There are some whose basic trouble is lack of assurance as to the reality of their peace with God. We can only help them by pointing them to Calvary, where Jesus “made peace through the blood of his cross” (Col. 1:20) and teaching them what it means to trust and glory in the cross.
POINT TO THE CROSS
There are others who need to realize—in trouble or loneliness or special personal difficulty, perhaps—the reality of God’s love for them. “He doesn’t seem to care,” is their complaint. We can only help them as we remind them that “God commendeth his love toward us, in that, while we were yet sinners, Christ died for us” (Rom. 5:8), and as we teach them to measure God’s love to them by Calvary.
Some need reassurance concerning the sufficiency of God as they face costly choices and decisions. “Yes,” they say, “I know this is the way God would have me go; but dare I take it?

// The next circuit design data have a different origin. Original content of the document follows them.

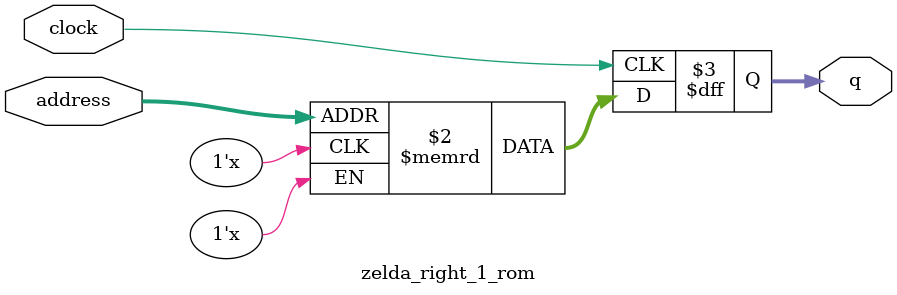
<source format=sv>
module zelda_right_1_rom (
	input logic clock,
	input logic [9:0] address,
	output logic [3:0] q
);

logic [3:0] memory [0:1023] /* synthesis ram_init_file = "./zelda_right_1/zelda_right_1.mif" */;

always_ff @ (posedge clock) begin
	q <= memory[address];
end

endmodule

</source>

It will be hard; it will be lonely; it involves risk. Can I trust God to uphold me and provide for me?" We can only help these people by pointing them to the cross and to Paul’s reasoning about it—“He that spared not his own Son, but delivered him up for us all, how shall he not with him also freely give us all things?... in all these things we are more than conquerors through him that loved us” (Rom. 8:32, 37).

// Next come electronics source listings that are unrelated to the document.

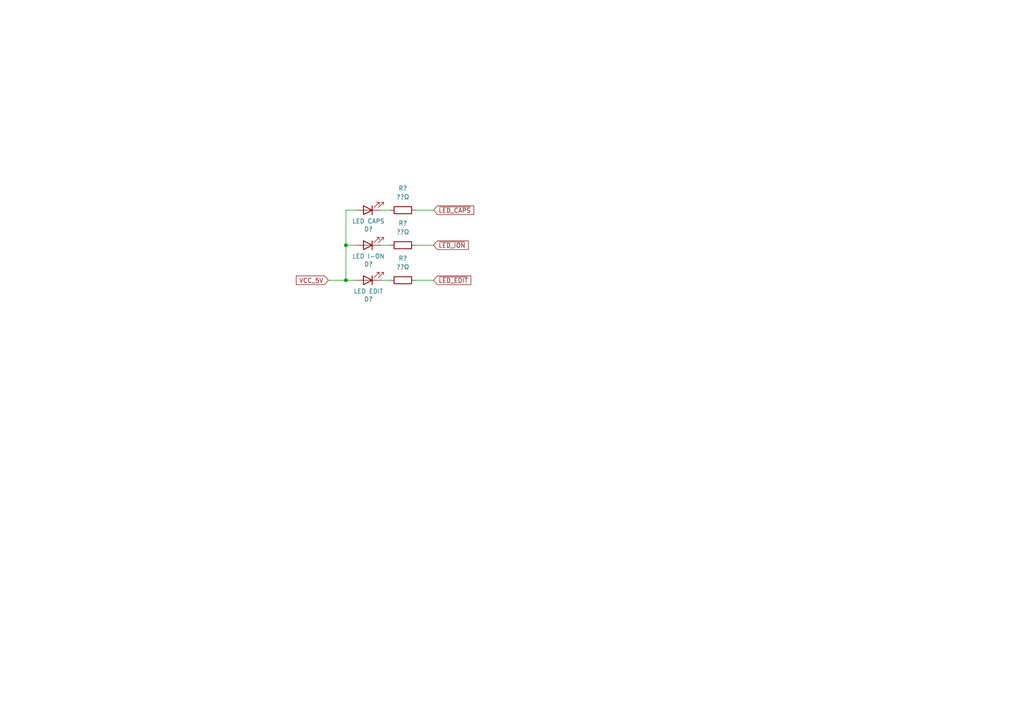
<source format=kicad_sch>
(kicad_sch (version 20211123) (generator eeschema)

  (uuid 80476055-d777-4f79-a01c-ad5887eaff27)

  (paper "A4")

  

  (junction (at 100.33 71.12) (diameter 0) (color 0 0 0 0)
    (uuid 43ac6ffa-7b63-4fc0-b2b8-4c9c5eb4bd58)
  )
  (junction (at 100.33 81.28) (diameter 0) (color 0 0 0 0)
    (uuid e7b11ddd-2956-43ce-988e-95d1f08b6c5d)
  )

  (wire (pts (xy 102.87 60.96) (xy 100.33 60.96))
    (stroke (width 0) (type default) (color 0 0 0 0))
    (uuid 1bb7bbf1-d482-4196-8038-7dff63429553)
  )
  (wire (pts (xy 120.65 60.96) (xy 125.73 60.96))
    (stroke (width 0) (type default) (color 0 0 0 0))
    (uuid 2f44858b-9ad7-411b-95ba-c0da546d63cb)
  )
  (wire (pts (xy 100.33 60.96) (xy 100.33 71.12))
    (stroke (width 0) (type default) (color 0 0 0 0))
    (uuid 367fadb5-656c-4f7e-8dc0-fe878a037ba5)
  )
  (wire (pts (xy 110.49 60.96) (xy 113.03 60.96))
    (stroke (width 0) (type default) (color 0 0 0 0))
    (uuid 3b73c3cb-5737-490a-aab8-e1dbaa5170c5)
  )
  (wire (pts (xy 100.33 81.28) (xy 102.87 81.28))
    (stroke (width 0) (type default) (color 0 0 0 0))
    (uuid 40c3a2ab-4852-434f-a38f-e6a8f80569eb)
  )
  (wire (pts (xy 110.49 71.12) (xy 113.03 71.12))
    (stroke (width 0) (type default) (color 0 0 0 0))
    (uuid 44ec0c33-6823-4962-b2b7-8d755eee8904)
  )
  (wire (pts (xy 120.65 71.12) (xy 125.73 71.12))
    (stroke (width 0) (type default) (color 0 0 0 0))
    (uuid 61f5e80e-402f-4954-8f2a-1fff4d11961b)
  )
  (wire (pts (xy 100.33 81.28) (xy 100.33 71.12))
    (stroke (width 0) (type default) (color 0 0 0 0))
    (uuid ab788290-d5fb-405b-8d45-b9b23e0efbbb)
  )
  (wire (pts (xy 95.25 81.28) (xy 100.33 81.28))
    (stroke (width 0) (type default) (color 0 0 0 0))
    (uuid bba479f7-4d73-489b-8526-162992e850d7)
  )
  (wire (pts (xy 100.33 71.12) (xy 102.87 71.12))
    (stroke (width 0) (type default) (color 0 0 0 0))
    (uuid be1a0242-2e0e-4f58-a114-2d880d5af7f9)
  )
  (wire (pts (xy 113.03 81.28) (xy 110.49 81.28))
    (stroke (width 0) (type default) (color 0 0 0 0))
    (uuid ec4211a9-0a50-434f-a5ce-84c746dc9ba6)
  )
  (wire (pts (xy 120.65 81.28) (xy 125.73 81.28))
    (stroke (width 0) (type default) (color 0 0 0 0))
    (uuid f1e39282-bb01-4a6b-b1c0-16a7e95f12f6)
  )

  (global_label "VCC_5V" (shape input) (at 95.25 81.28 180) (fields_autoplaced)
    (effects (font (size 1.27 1.27)) (justify right))
    (uuid 04cb0dbf-970d-432f-a3d1-78dd6024a747)
    (property "Intersheet References" "${INTERSHEET_REFS}" (id 0) (at 86.0315 81.2006 0)
      (effects (font (size 1.27 1.27)) (justify right) hide)
    )
  )
  (global_label "~{LED_ION}" (shape input) (at 125.73 71.12 0) (fields_autoplaced)
    (effects (font (size 1.27 1.27)) (justify left))
    (uuid 18e683a1-86c3-4943-9b7d-c17d891c0699)
    (property "Intersheet References" "${INTERSHEET_REFS}" (id 0) (at 135.7347 71.0406 0)
      (effects (font (size 1.27 1.27)) (justify left) hide)
    )
  )
  (global_label "~{LED_CAPS}" (shape input) (at 125.73 60.96 0) (fields_autoplaced)
    (effects (font (size 1.27 1.27)) (justify left))
    (uuid 58b237a2-68b3-4d9e-9b63-096a0a515e2f)
    (property "Intersheet References" "${INTERSHEET_REFS}" (id 0) (at 137.3071 60.8806 0)
      (effects (font (size 1.27 1.27)) (justify left) hide)
    )
  )
  (global_label "~{LED_EDIT}" (shape input) (at 125.73 81.28 0) (fields_autoplaced)
    (effects (font (size 1.27 1.27)) (justify left))
    (uuid 7e289963-4205-4f3f-91ec-70ba3bc55bae)
    (property "Intersheet References" "${INTERSHEET_REFS}" (id 0) (at 136.4604 81.2006 0)
      (effects (font (size 1.27 1.27)) (justify left) hide)
    )
  )

  (symbol (lib_id "Device:R") (at 116.84 60.96 90) (unit 1)
    (in_bom yes) (on_board yes) (fields_autoplaced)
    (uuid 1b150320-bcf1-4c87-84ca-604aca517799)
    (property "Reference" "R?" (id 0) (at 116.84 54.61 90))
    (property "Value" "??Ω" (id 1) (at 116.84 57.15 90))
    (property "Footprint" "" (id 2) (at 116.84 62.738 90)
      (effects (font (size 1.27 1.27)) hide)
    )
    (property "Datasheet" "~" (id 3) (at 116.84 60.96 0)
      (effects (font (size 1.27 1.27)) hide)
    )
    (pin "1" (uuid e7f9286f-7063-460c-bf62-86023396b95d))
    (pin "2" (uuid 1ab30d54-dab7-4e14-98c2-00685705793f))
  )

  (symbol (lib_id "Device:R") (at 116.84 71.12 90) (unit 1)
    (in_bom yes) (on_board yes) (fields_autoplaced)
    (uuid 669058b8-1bab-4110-88bd-971aa2864ed1)
    (property "Reference" "R?" (id 0) (at 116.84 64.77 90))
    (property "Value" "??Ω" (id 1) (at 116.84 67.31 90))
    (property "Footprint" "" (id 2) (at 116.84 72.898 90)
      (effects (font (size 1.27 1.27)) hide)
    )
    (property "Datasheet" "~" (id 3) (at 116.84 71.12 0)
      (effects (font (size 1.27 1.27)) hide)
    )
    (pin "1" (uuid 5c87162c-d263-4a48-8104-3240340c75c3))
    (pin "2" (uuid 10d3a2c1-c0ff-4138-8db3-a6224a1ef741))
  )

  (symbol (lib_id "Device:R") (at 116.84 81.28 90) (unit 1)
    (in_bom yes) (on_board yes) (fields_autoplaced)
    (uuid 71be5d8a-702c-40cc-abd1-b37313dcbe1b)
    (property "Reference" "R?" (id 0) (at 116.84 74.93 90))
    (property "Value" "??Ω" (id 1) (at 116.84 77.47 90))
    (property "Footprint" "" (id 2) (at 116.84 83.058 90)
      (effects (font (size 1.27 1.27)) hide)
    )
    (property "Datasheet" "~" (id 3) (at 116.84 81.28 0)
      (effects (font (size 1.27 1.27)) hide)
    )
    (pin "1" (uuid 6547ed84-c4e7-489a-8f17-ec2ce7226be3))
    (pin "2" (uuid 9d8044f5-5b3d-4e3d-a53b-6503181a2d2c))
  )

  (symbol (lib_id "Device:LED") (at 106.68 71.12 180) (unit 1)
    (in_bom yes) (on_board yes)
    (uuid 7af93fec-74f0-4407-b131-794d649b09c9)
    (property "Reference" "D?" (id 0) (at 106.8578 76.6318 0))
    (property "Value" "LED I-ON" (id 1) (at 106.8578 74.3204 0))
    (property "Footprint" "" (id 2) (at 106.68 71.12 0)
      (effects (font (size 1.27 1.27)) hide)
    )
    (property "Datasheet" "~" (id 3) (at 106.68 71.12 0)
      (effects (font (size 1.27 1.27)) hide)
    )
    (pin "1" (uuid 5d50b6a5-eabd-4a01-bcad-ed17f0e5fb87))
    (pin "2" (uuid 0e8ffd26-4770-473f-af7d-b5d7db086475))
  )

  (symbol (lib_id "Device:LED") (at 106.68 81.28 180) (unit 1)
    (in_bom yes) (on_board yes)
    (uuid 86c06e52-b4de-4c62-abe0-b2f863f24ab9)
    (property "Reference" "D?" (id 0) (at 106.8578 86.7918 0))
    (property "Value" "LED EDIT" (id 1) (at 106.8578 84.4804 0))
    (property "Footprint" "" (id 2) (at 106.68 81.28 0)
      (effects (font (size 1.27 1.27)) hide)
    )
    (property "Datasheet" "~" (id 3) (at 106.68 81.28 0)
      (effects (font (size 1.27 1.27)) hide)
    )
    (property "Color" "Yellow" (id 4) (at 106.68 81.28 0)
      (effects (font (size 1.27 1.27)) hide)
    )
    (pin "1" (uuid 534c0af7-3210-4fb6-b259-e9031ba79e06))
    (pin "2" (uuid 8619b003-4ddf-4ed8-abee-c68340460103))
  )

  (symbol (lib_id "Device:LED") (at 106.68 60.96 180) (unit 1)
    (in_bom yes) (on_board yes)
    (uuid bc012082-7989-462f-b827-fd48cc626f84)
    (property "Reference" "D?" (id 0) (at 106.8578 66.4718 0))
    (property "Value" "LED CAPS" (id 1) (at 106.8578 64.1604 0))
    (property "Footprint" "" (id 2) (at 106.68 60.96 0)
      (effects (font (size 1.27 1.27)) hide)
    )
    (property "Datasheet" "~" (id 3) (at 106.68 60.96 0)
      (effects (font (size 1.27 1.27)) hide)
    )
    (pin "1" (uuid fc8e1ab6-890d-4746-a516-fce6957ea349))
    (pin "2" (uuid 01e09f86-bd9a-4bc4-8cfb-b0128bdabead))
  )
)

</source>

Some seek to evade moral challenges. How can we help them? Only, in the last analysis, by making them feel the force of Paul’s argument in II Corinthians 5:14 f. —“The love of Christ constraineth us... he died for all, that they which live should not henceforth live unto themselves, but unto him which died for them, and rose again.”
Others, again, are troubled with besetting sins; they, too, must be taken back to Calvary, to learn both that there they were bought with a price, to glorify God in their body (I Cor. 6:20), and also that “our old man is crucified with him... that henceforth we should not serve sin” (Romans 6:6).
And so, we might go on with our demonstration that spiritual problems get settled at Calvary alone, or else not at all.
SPIRITUAL SOLUTION
Let us see to it, then, that the message which we preach to men as the solution to their deepest problems is the apostolic message of the cross—“all problems find their solution at Calvary.” And let us not be hasty to exchange it for fashionable techniques of so-called pastoral psychology which rest on a secular analysis of human nature, and which, when used, have the effect of leading men and women out of sight of the cross, and teaching them to look elsewhere for the healing of their souls. I am not saying that pastoral psychology, as a study, is a complete waste of time, but I am saying that spiritual needs cannot be met by the counseling techniques of a naturalistic psychiatry, and woe betide us—and our people!—if we ministers go astray at this point.
What I am really pleading for in all this is a new Puritanism. That, of course, is a question-begging phrase which might mean many things; what I mean by it, however, is this. We need ministers, and churches, that combine strong faith in Scripture as the living Word of the living God with an equally strong faith in the adequacy of the gospel of the cross to bring life, and joy, and peace, and edifying, and victory, to needy sinners. We need a ministry of the Word that has both breadth and depth, that is both doctrinal and practical, evangelical and experiential. We need, in other words, what the Puritans actually had. May each generation of Westminster men catch the true Puritan spirit, and so “fulfill their ministry” to the glory of the God of truth and the blessing of those whom they serve in the gospel in these difficultand dangerous days.